The double-vinyl Pop was the last U2 album I bought, and this double-vinyl album is the last R.E.M. album I ever bought. I always got R.E.M. albums on vinyl rather than CD, as they never felt like a CD band.
It was the single E-Bow the Letter that led me to buy this. I remember thinking that was great, and I still like it. The rest of the album is kind of patchy. In 1999 I recorded my favourite tracks onto mini-disc along with other R.E.M. favourites, and I really used to enjoy carrying that around in my head.

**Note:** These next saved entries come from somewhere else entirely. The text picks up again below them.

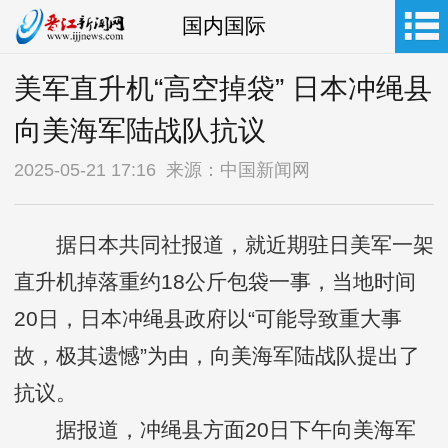
国内国际
美军直升机“高空掉袋” 日本冲绳县
向美海军陆战队抗议
2025-05-21 17:16 来源：中国新闻网
据日本共同社报道，就近期驻日美军一架
直升机掉落重约18公斤包袋一事，当地时间
20日，日本冲绳县政府以“可能导致重大事
故，极其遗憾”为由，向美海军陆战队提出了
抗议。
据报道，冲绳县方面20日下午向美海军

In fact, I just dug out that mini-disc, and here's the playlist, which includes half of the fourteen songs on New Adventures in Hi-Fi:
Voice of Harold
You are the Everything
Everybody Hurts
Drive
E-Bow the Letter
How the West Was Won and Where it Got Us
The Wrong Child
The Wake-up Bomb
New Test Leper
Be Mine
World Leader Pretend
Half a World Away
King of Birds
Bittersweet Me
Pop Song '89
Untitled
Electrolite
There was a moment in the early 1990s when I remember thinking that two of the biggest rock bands in the world — U2 and R.E.M. — were making some of the most interesting music. That doesn't happen often, and it couldn't last. By the time this album came out, the guard had changed. The only interesting rock was on the margins, like Pere Ubu, and Oasis defined the mainstream.